OK, let's take \$$\mathcal{C}\$$ to be the people/friend-of schema from [Lecture 42](https://forum.azimuthproject.org/discussion/2236/lecture-42-chapter-3-transforming-databases).

And \$$\mathcal{D}\$$ is the same category but without the friend-of arrow. There's only one choice for \$$G : \mathcal{D} \rightarrow \mathcal{C}\$$, which is the obvious inclusion functor.

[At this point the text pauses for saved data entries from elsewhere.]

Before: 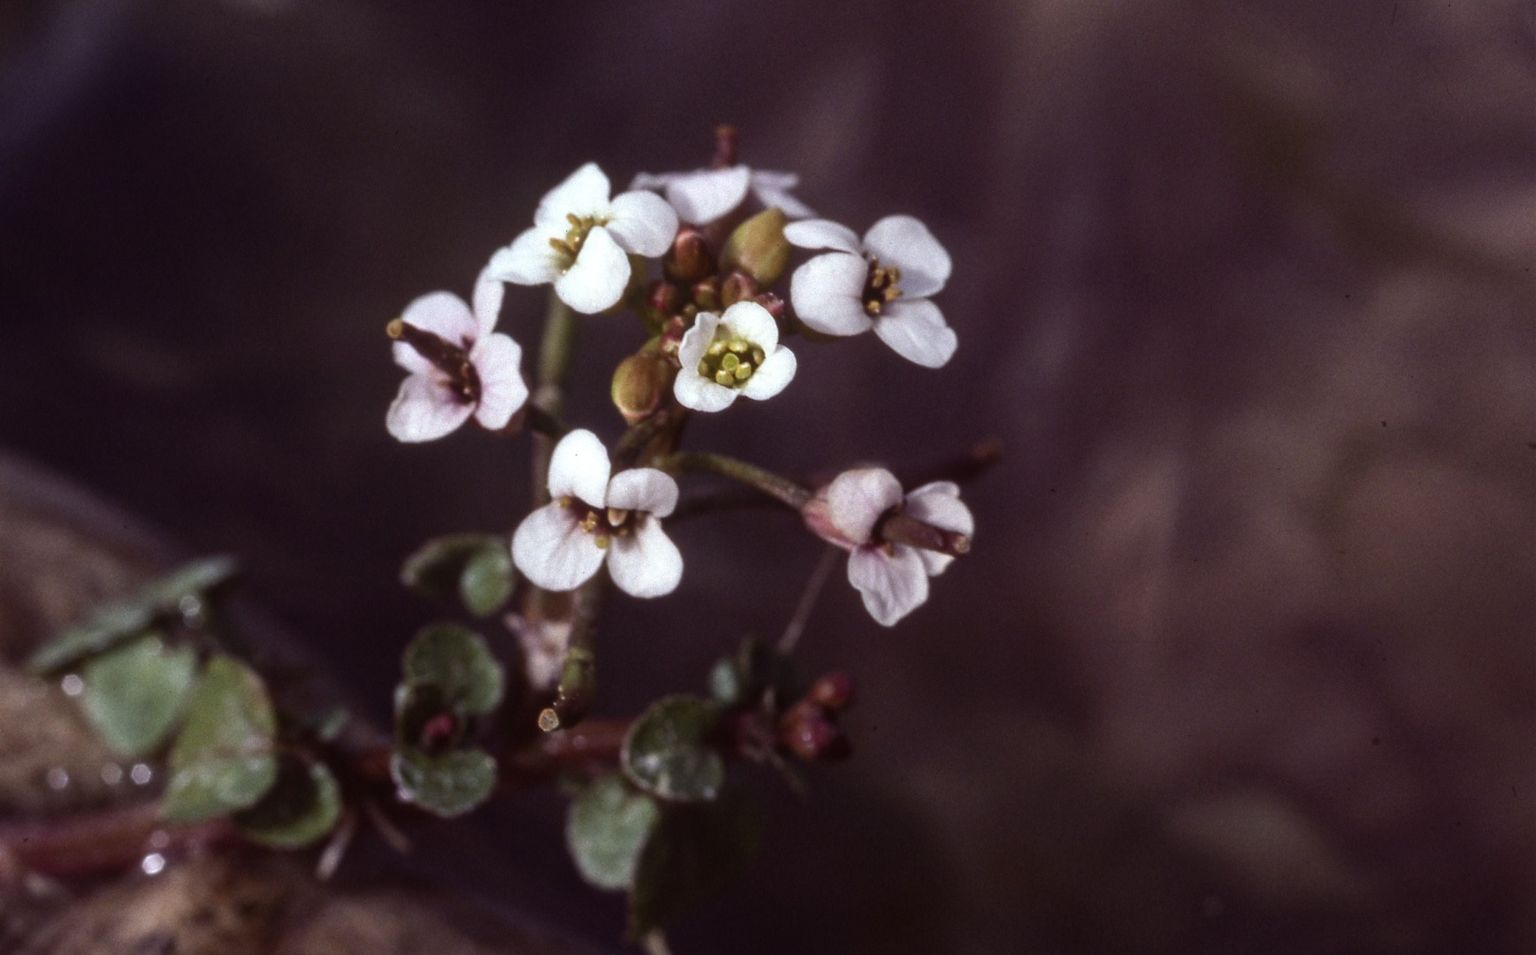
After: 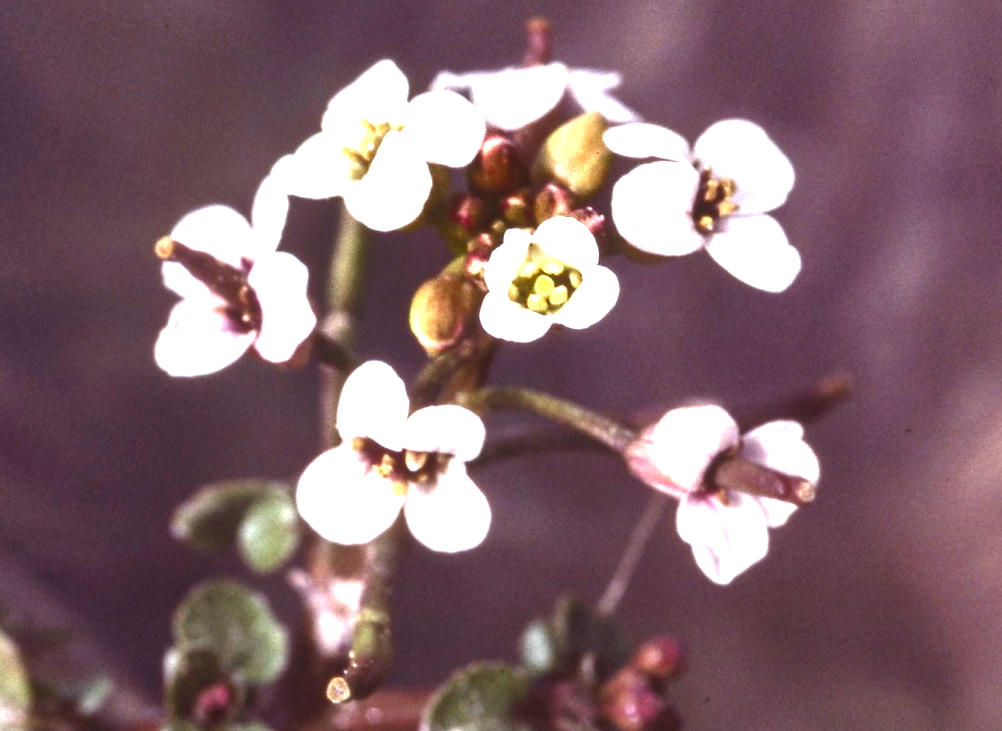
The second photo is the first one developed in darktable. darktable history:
crop: left 16.24%, top 11.518%, right 26.028%, bottom 20.786%
shadows and highlights: low approximation 0.01, soften with gaussian
exposure: black level correction 0, exposure 2.159 EV, compensate exposure bias true, compensate highlight preservation false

Now consider a very simple database \$$H : \mathcal{D} \rightarrow \textbf{Set}\$$ that sends the object of \$$\mathcal{D}\$$ to the set \$$\\{\textrm{Alice}\\}\$$. What is its left Kan extension \$$\textrm{Lan}_G (H) : \mathcal{D} \rightarrow \textbf{Set}\$$?

It has to send the object of \$$\mathcal{C}\$$ to a set \$$P\$$ of people, but also send the friend-of arrow in \$$\mathcal{C}\$$ to an endomap on \$$P\$$ – and do this in a "free" way.

That means we need \$$\textrm{Alice} \in P\$$, but then we need to invent a friend for her, say \$$\textrm{Friend}_0 \in P\$$, and a friend for him \$$\textrm{Friend}_1 \in P\$$, and a friend for her \$$\textrm{Friend}_2 \in P\$$...

So \$$P\$$ is a countably infinite set (isomorphic to the natural numbers). There's a natural inclusion map \$$\\{ \textrm{Alice} \\} \rightarrow P\$$ but these sets certainly aren't iso.

Hence \$$\textrm{Lan}_G (H) \circ G\$$ is *not* iso to \$$H\$$.